Perhaps the largest of the watercourses was Beaver Creek or Beaver Run which
flowed through the Almshouse grounds and emptied into the Schuylkill River
opposite to Pine Street. It crossed Woodland Avenue (Darby Road) just east of
34th Street under a bridge which still exists at the same spot, buried about 25
feet below grade. The meadows along the river were purposely flooded in winter
so that the ice could be cut for the use of the hospital, ice which the
reknowned Dr. J. Chalmers Da Costa described as being "richly endowed with
bacteria. The caustic Dr. Da Costa, who for a time was physician-in-chief, later
wrote in his florid style "Blockley is the microcosm of the city. Within these
gray walls we find all sorts of physical and mental diseases, and also a
multitude of those social maladies that degrade man-hood, undermine national
strength and threaten civilization itself. Here is drunkenness; here is
pauperism; here is illegitimacy; here is madness; here are the eternal
priestesses of prostitution who sacrifice for the sins of man; here is crime in
all its protean aspects, and here is vice in all its monstrous forms."

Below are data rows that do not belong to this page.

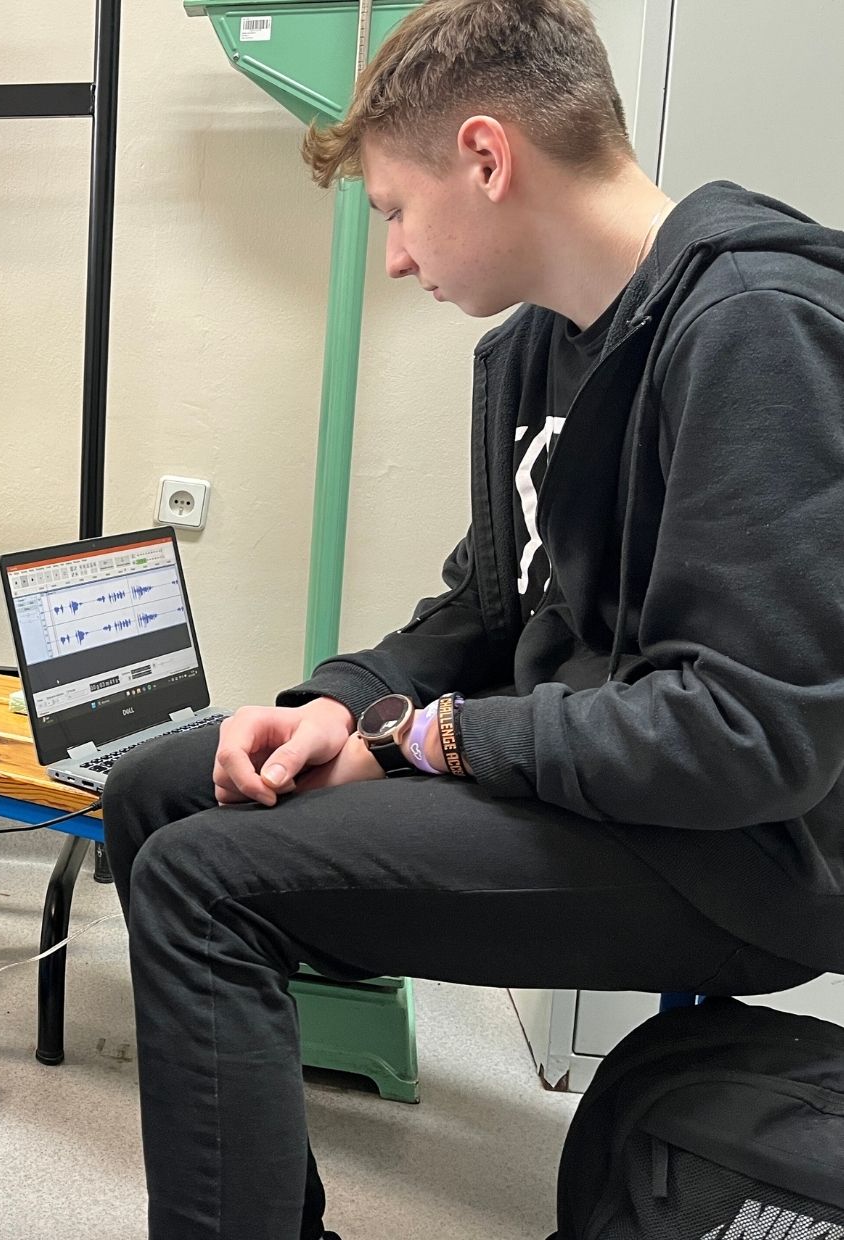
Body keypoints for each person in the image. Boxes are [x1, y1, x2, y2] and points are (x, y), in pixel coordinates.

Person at [100, 1, 844, 1237]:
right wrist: (339, 700)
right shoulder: (534, 352)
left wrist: (421, 739)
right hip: (587, 778)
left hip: (736, 855)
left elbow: (743, 738)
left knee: (202, 880)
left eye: (394, 209)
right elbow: (484, 607)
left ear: (485, 158)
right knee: (158, 792)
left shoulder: (756, 327)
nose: (393, 256)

Nor was it helpful that this place was under the control of a committee known
as the Guardians of the Poor. This appointed group consisted of political hacks
whose only interest was to line their own pockets which, of course, entailed the
obstruction of enlightened members of the professional staff, such as Dr. Da
Costa, who commented they had been named Poor Guardians because "they did some
of the poorest guarding on record."
Around the buildings of this dismal place was a high board fence with but one
entrance on Darby Road. In 1875 it consisted of four three-story buildings 500
feet long, in which were housed 3000 inmates, 200 of whom were orphans, and 600
insane. In the region of Franklin Field was Blockley's Potter's Field where so
many of the unhappy victims of this pest-hole were buried. When 33rd
Street was being cut through to Spruce many skeletons of these unfortunate were
unearthed.
In 1868 Nathaniel B. Browne laid a plan before the Trustees of the University
of Pennsylvania to move that institution from 9th and Chestnut Streets to the
slopes of Blockley, where it might find the expansion room it so badly needed.
In pursuance of this plan the City sold the University a portion of the Blockley
land for $8000.00 per acre and in June 1871 the cornerstone of College Hall, the
first building, was dedicated. Thereafter, the neighborhoods of Blockley and, to
some extent, Hamilton Village, were on the upgrade."